Private businesses are under no obligation to exchange currency at international rates. Even in the most rural areas, converting between Canadian and American dollars should not pose a problem, although travelers expecting to convert other currencies at a Canadian bank may need to be patient. In fact, most tourist destinations will accept American dollars as such, and are most likely to give a very good exchange rate. This is particularly true of regions that rely on tourism as a cornerstone of their local economy.

As Canadian Banks cash Canadian dollar travellers cheques free of charge, almost all businesses will do the same. This makes travellers cheques a safe and convenient way to carry money in Canada.

Many businesses across Canada accept U.S. Currency based on their own exchange rate for general purchases. Bills are taken with the current exchange rate.
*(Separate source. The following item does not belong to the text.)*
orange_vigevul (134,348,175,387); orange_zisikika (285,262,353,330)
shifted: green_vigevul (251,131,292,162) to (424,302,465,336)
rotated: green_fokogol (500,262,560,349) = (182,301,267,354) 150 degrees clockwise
U.S. and Canadian coins, however, are similar in size, so they are used interchangeably; it is quite common for change to be given in a mix of Canadian and US coins. Almost all automatic vending machines will reject U.S. coins.
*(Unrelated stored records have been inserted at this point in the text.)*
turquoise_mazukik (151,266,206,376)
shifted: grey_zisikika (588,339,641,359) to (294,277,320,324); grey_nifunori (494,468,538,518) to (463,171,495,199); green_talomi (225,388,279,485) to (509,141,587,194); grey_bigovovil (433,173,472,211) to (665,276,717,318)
electronic banking/purchasing

The banking system is well developed, safe and technologically advanced. ATM usage in Canada is very high. There is a safe and widespread network of bank machines ATMs where you may be able to use your bank card to withdraw money directly from your account at home, but the fees involved can be more than for credit cards. If possible, try to use chartered bank ATM machines as the fees are often cheaper than the independent ATM machines. All Canadian banking institutions are members of the Interac international financial transaction network. Most retailers and restaurants/bars allow purchases by ATM card through Interac, even if they do not accept major credit cards, and many Canadians rarely use cash at all, prefering electronic forms of payment. Other ATM networks, including PLUS are widely supported and will be indicated on the ATM screen.